To help the business along, Edna set up display shelves in the window to sell something other than cigarettes. “Burnie was a terrible smoker. He wouldn’t give it up and he smoked himself to death,” says Edna. Burnie died in 1980. Edna gave up smoking and set about living life without him. She was an active member of the Hawthorn Bowling Club and served as its President for a couple of terms, staying on for an extra year, when another friend didn’t feel that she could take over.
A little over five years ago, Edna reached the point where she could no longer maintain a life alone in her flat at Coppin Grove. But the prospect of moving away from Hawthorn to be near her children on the Mornington Peninsula, didn’t appeal and she didn’t want to impose.
“The family wouldn’t have time for me and I didn’t know a soul down there. All my old friends live around here.”

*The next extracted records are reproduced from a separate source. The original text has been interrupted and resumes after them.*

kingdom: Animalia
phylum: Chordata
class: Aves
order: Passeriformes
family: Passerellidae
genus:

Edna chanced to meet a lady she knew who lived at Vasey RSL Care’s units in Manningtree Road and who offered to introduce her to Judy Koves, the former Community Services Units Manager. Judy arranged for Edna to move temporarily into a unit in Vasey RSL Care’s Lisson Grove location before moving into her current unit at Manningtree Road.
Here, surrounded by her possessions and her memories, Edna is making the most of her life, with someone to take her shopping and help with the housework once a fortnight and her regular weekly practice of tai chi at Boroondara Council’s Peppercorn Club.
Edna certainly takes her own advice about stimulation and activity.